[Saved data entries]
- - - -

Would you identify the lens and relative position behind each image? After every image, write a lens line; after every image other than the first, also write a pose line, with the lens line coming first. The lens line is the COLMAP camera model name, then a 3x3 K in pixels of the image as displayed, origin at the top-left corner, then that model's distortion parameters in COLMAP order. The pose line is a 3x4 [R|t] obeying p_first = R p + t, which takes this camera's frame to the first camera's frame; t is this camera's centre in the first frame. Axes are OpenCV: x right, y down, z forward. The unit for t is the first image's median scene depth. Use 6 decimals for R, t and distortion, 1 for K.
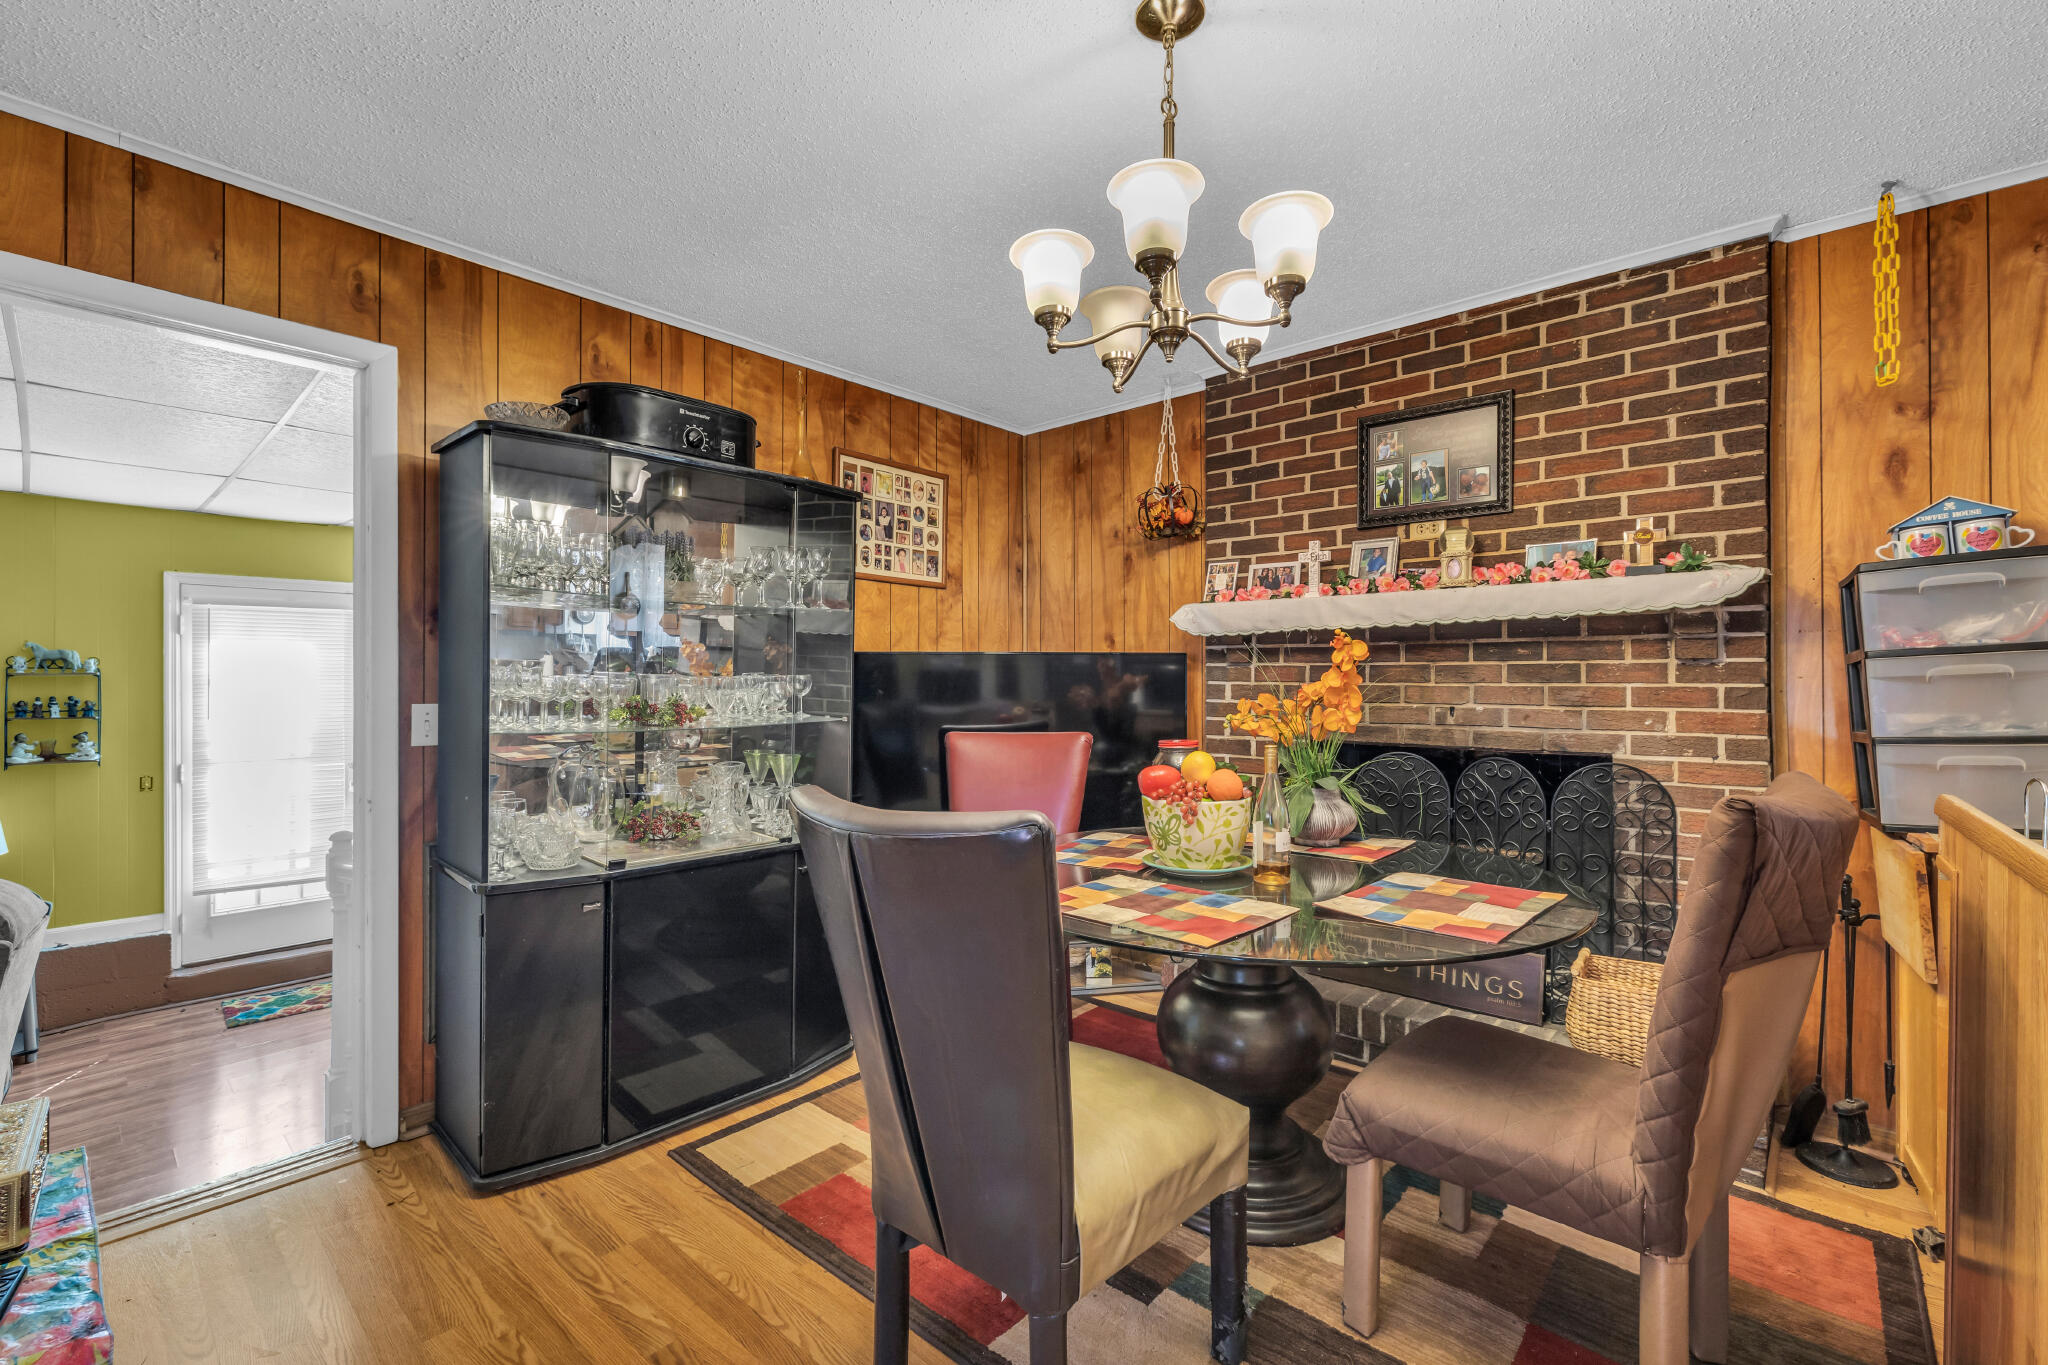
lens RADIAL K [[890.3, 0, 1032.4], [0, 890.3, 677.5], [0, 0, 1]] dist [-0.000470, 0.000329]
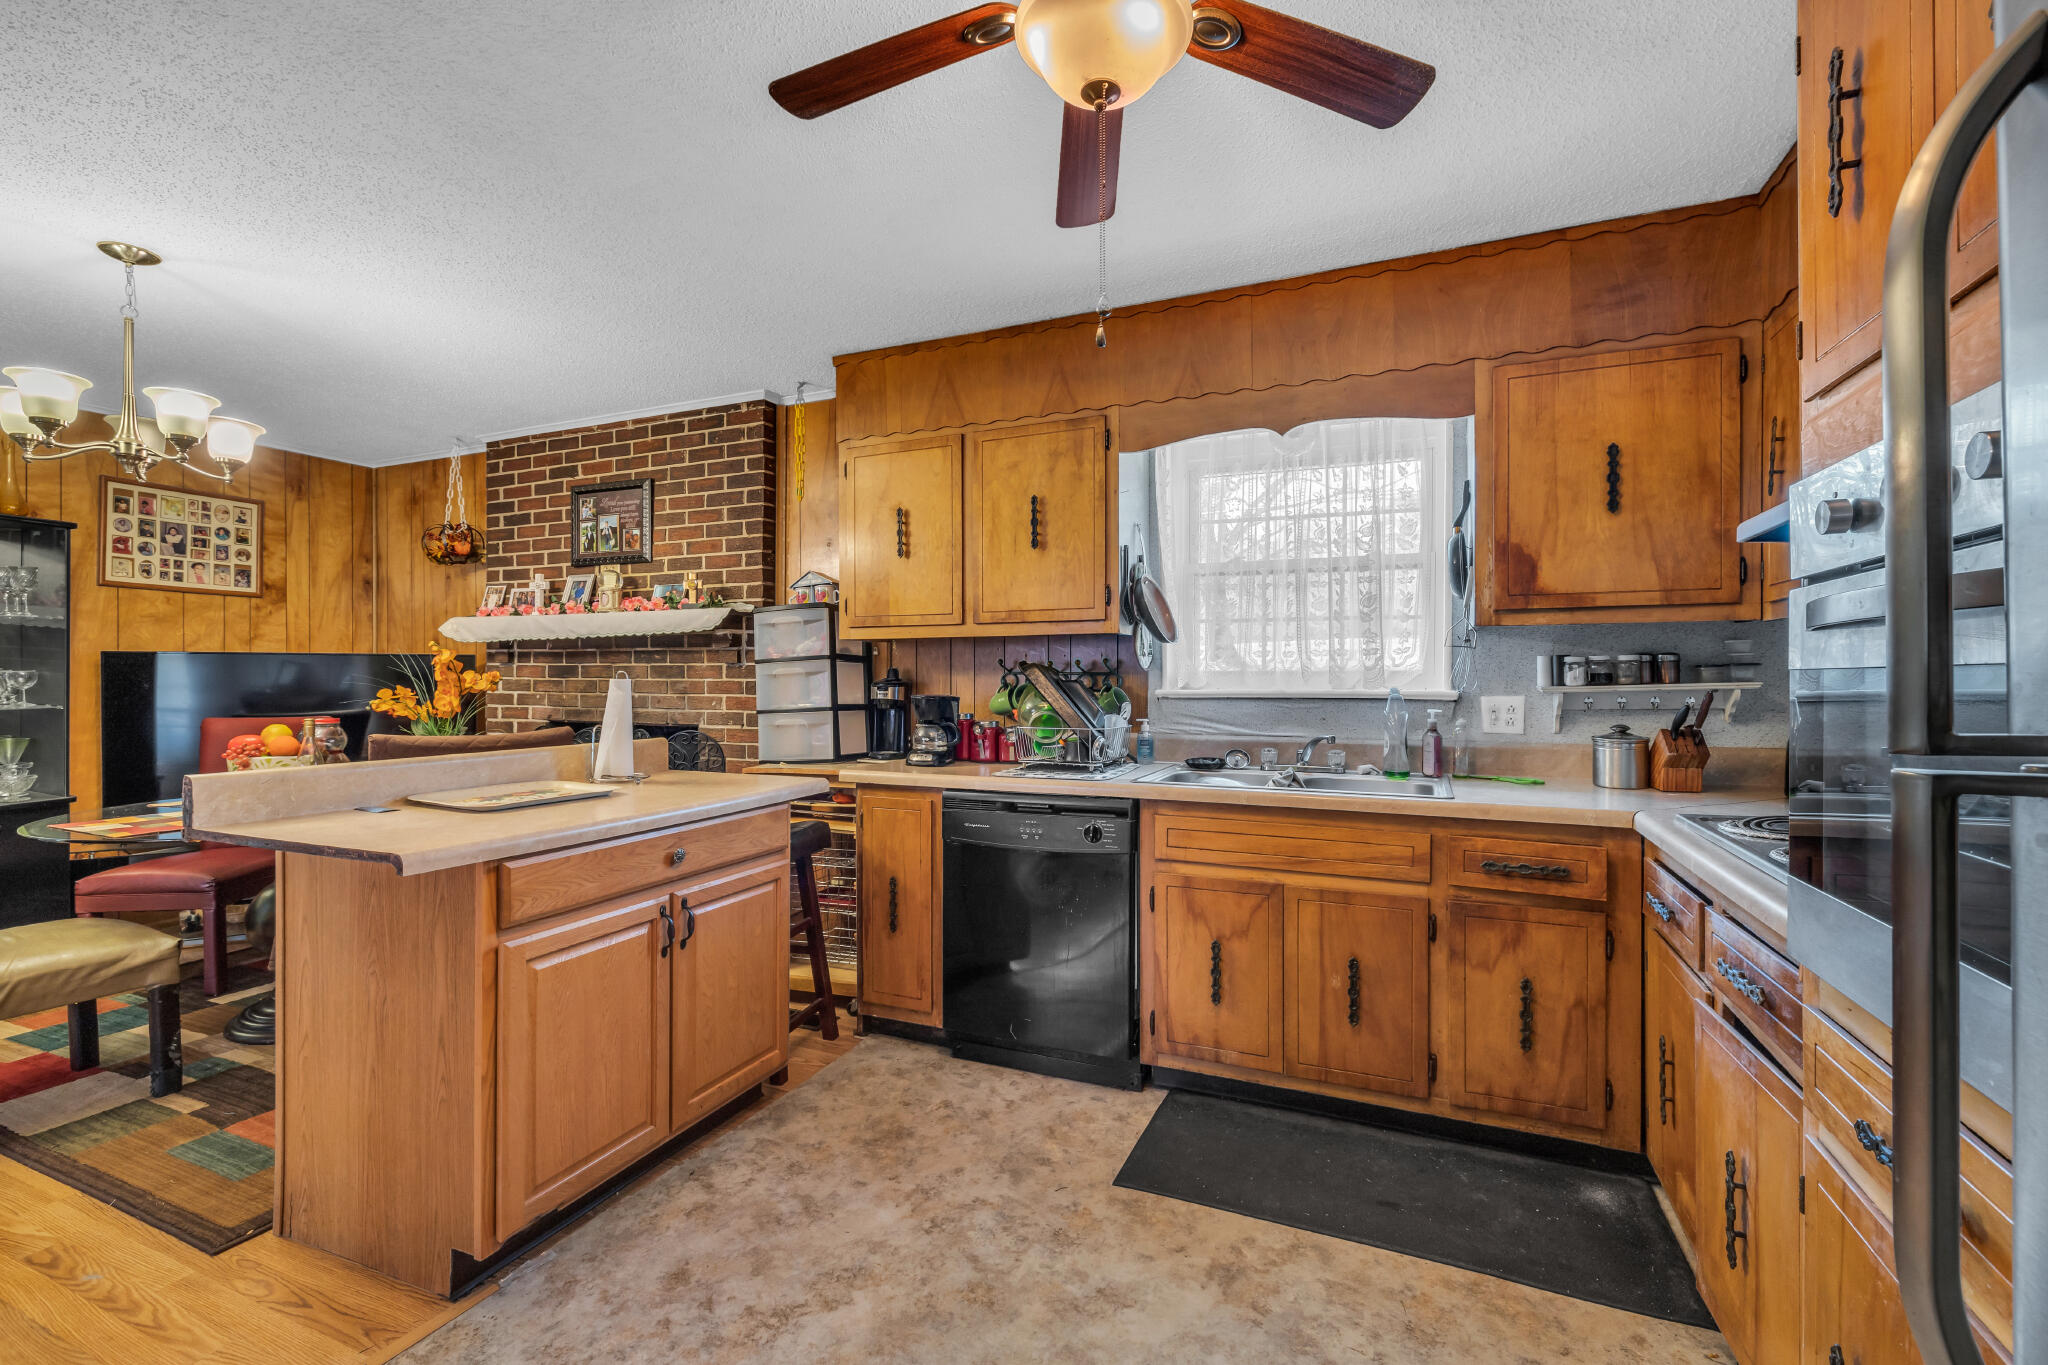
lens RADIAL K [[899.6, 0, 1093.6], [0, 899.6, 688.0], [0, 0, 1]] dist [0.002091, 0.000613]
pose [[0.946822, -0.001682, 0.321753, 0.728934], [-0.002808, 0.999905, 0.013489, 0.000112], [-0.321745, -0.013676, 0.946728, -0.625602]]
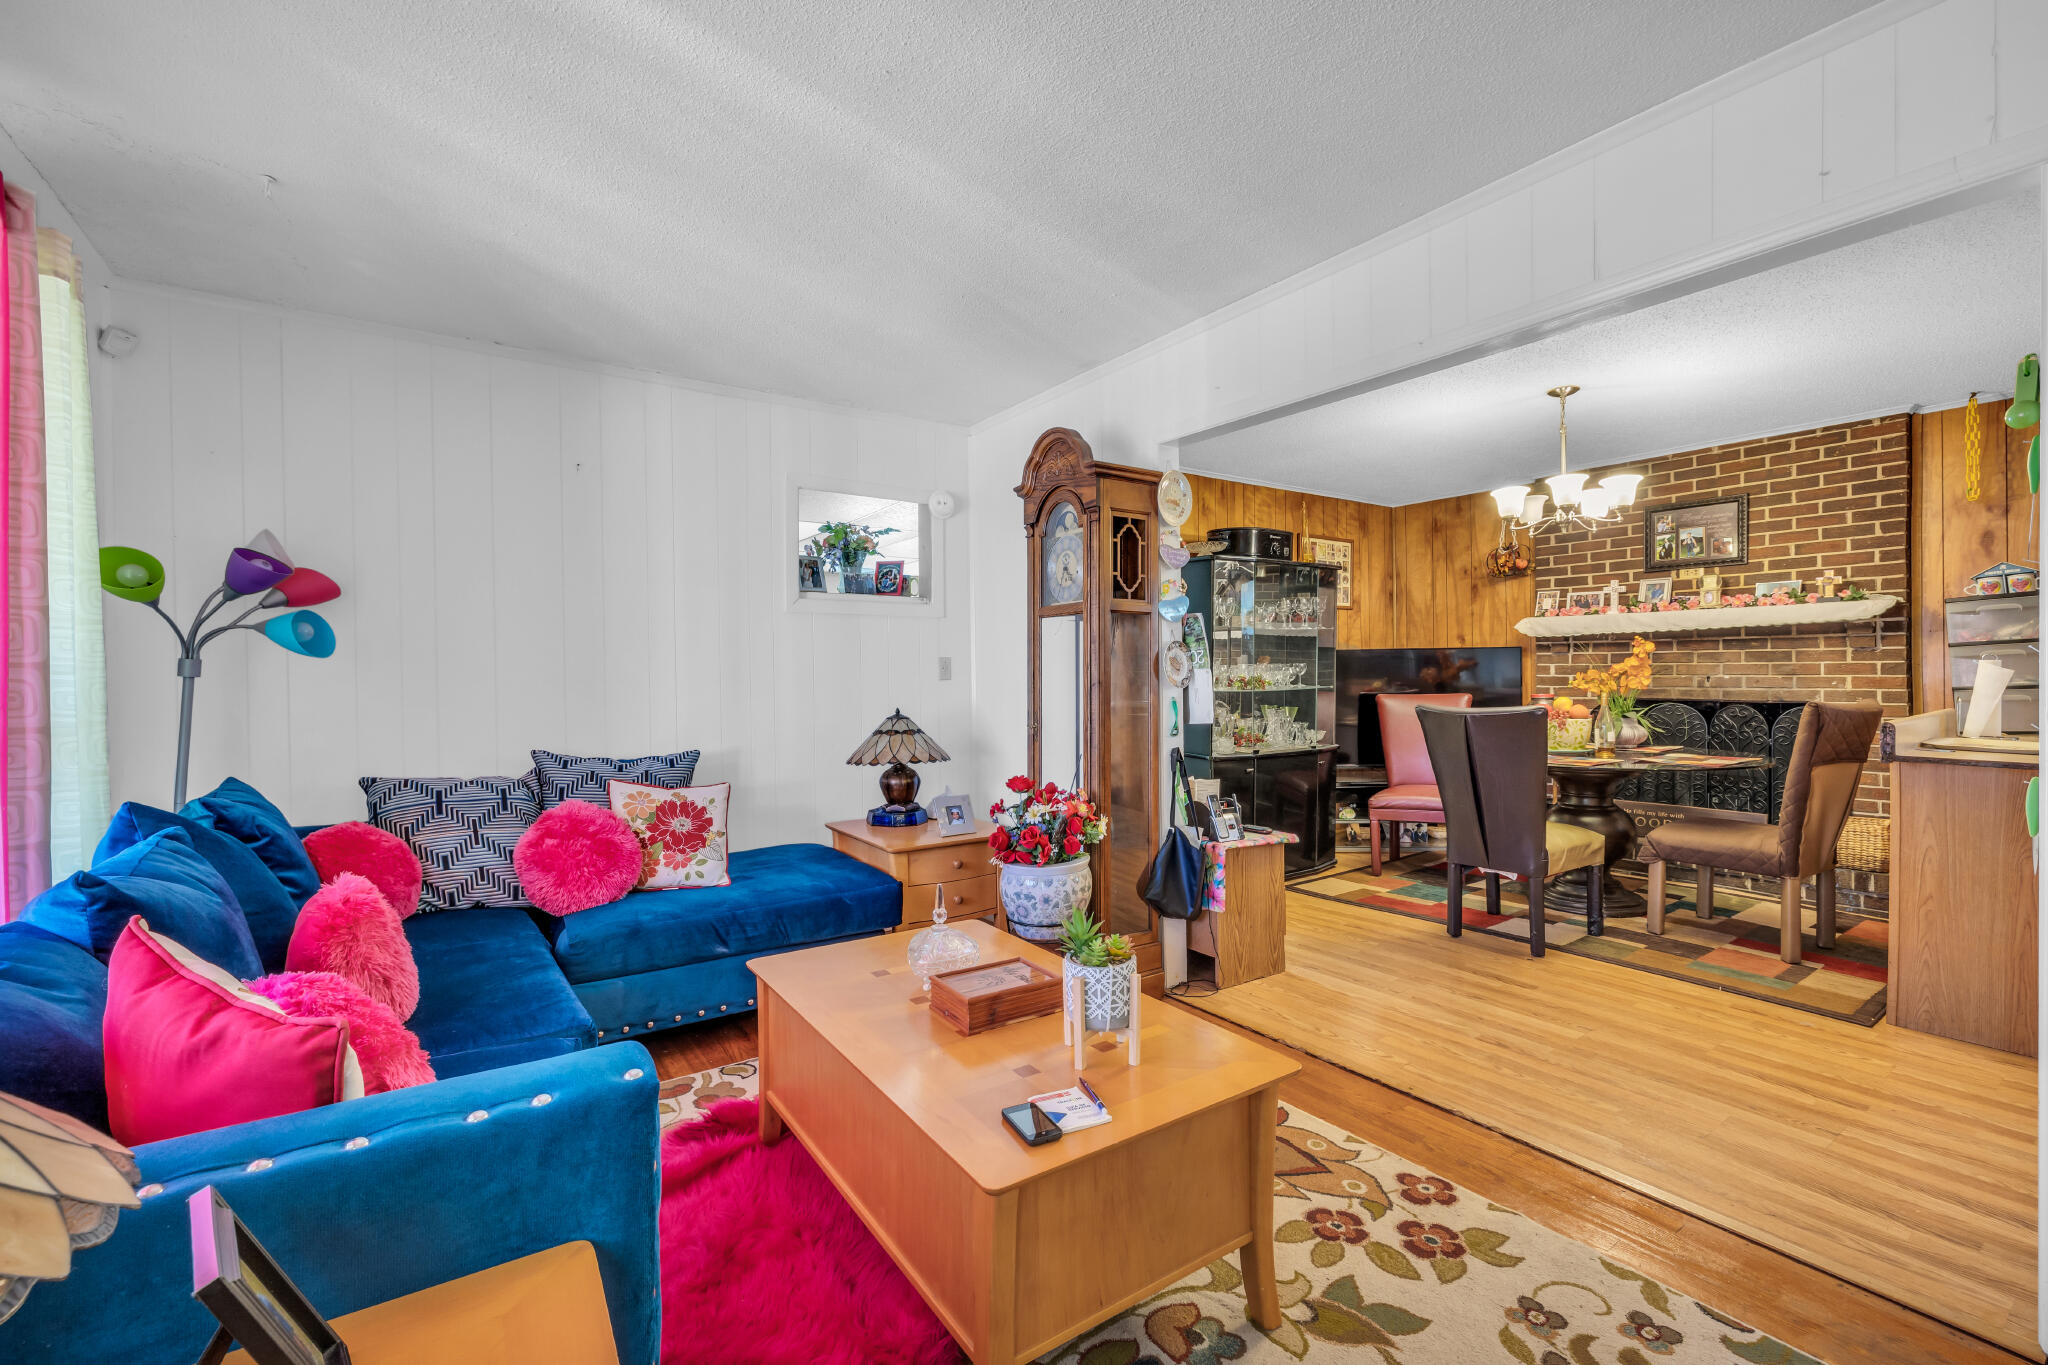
lens RADIAL K [[954.9, 0, 959.9], [0, 954.9, 678.7], [0, 0, 1]] dist [0.001803, 0.000039]
pose [[0.969042, -0.009945, -0.246694, -0.478286], [0.013273, 0.999842, 0.011832, -0.004147], [0.246537, -0.014741, 0.969021, -1.155508]]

- - - -

> _WORK INSTRUCTIONS_: Leave the images out and transcribe the remaining data above word for word.

> _RESPONSE TO THIS EXERCISE_:
Would you identify the lens and relative position behind each image? After every image, write a lens line; after every image other than the first, also write a pose line, with the lens line coming first. The lens line is the COLMAP camera model name, then a 3x3 K in pixels of the image as displayed, origin at the top-left corner, then that model's distortion parameters in COLMAP order. The pose line is a 3x4 [R|t] obeying p_first = R p + t, which takes this camera's frame to the first camera's frame; t is this camera's centre in the first frame. Axes are OpenCV: x right, y down, z forward. The unit for t is the first image's median scene depth. Use 6 decimals for R, t and distortion, 1 for K.
lens RADIAL K [[890.3, 0, 1032.4], [0, 890.3, 677.5], [0, 0, 1]] dist [-0.000470, 0.000329]
lens RADIAL K [[899.6, 0, 1093.6], [0, 899.6, 688.0], [0, 0, 1]] dist [0.002091, 0.000613]
pose [[0.946822, -0.001682, 0.321753, 0.728934], [-0.002808, 0.999905, 0.013489, 0.000112], [-0.321745, -0.013676, 0.946728, -0.625602]]
lens RADIAL K [[954.9, 0, 959.9], [0, 954.9, 678.7], [0, 0, 1]] dist [0.001803, 0.000039]
pose [[0.969042, -0.009945, -0.246694, -0.478286], [0.013273, 0.999842, 0.011832, -0.004147], [0.246537, -0.014741, 0.969021, -1.155508]]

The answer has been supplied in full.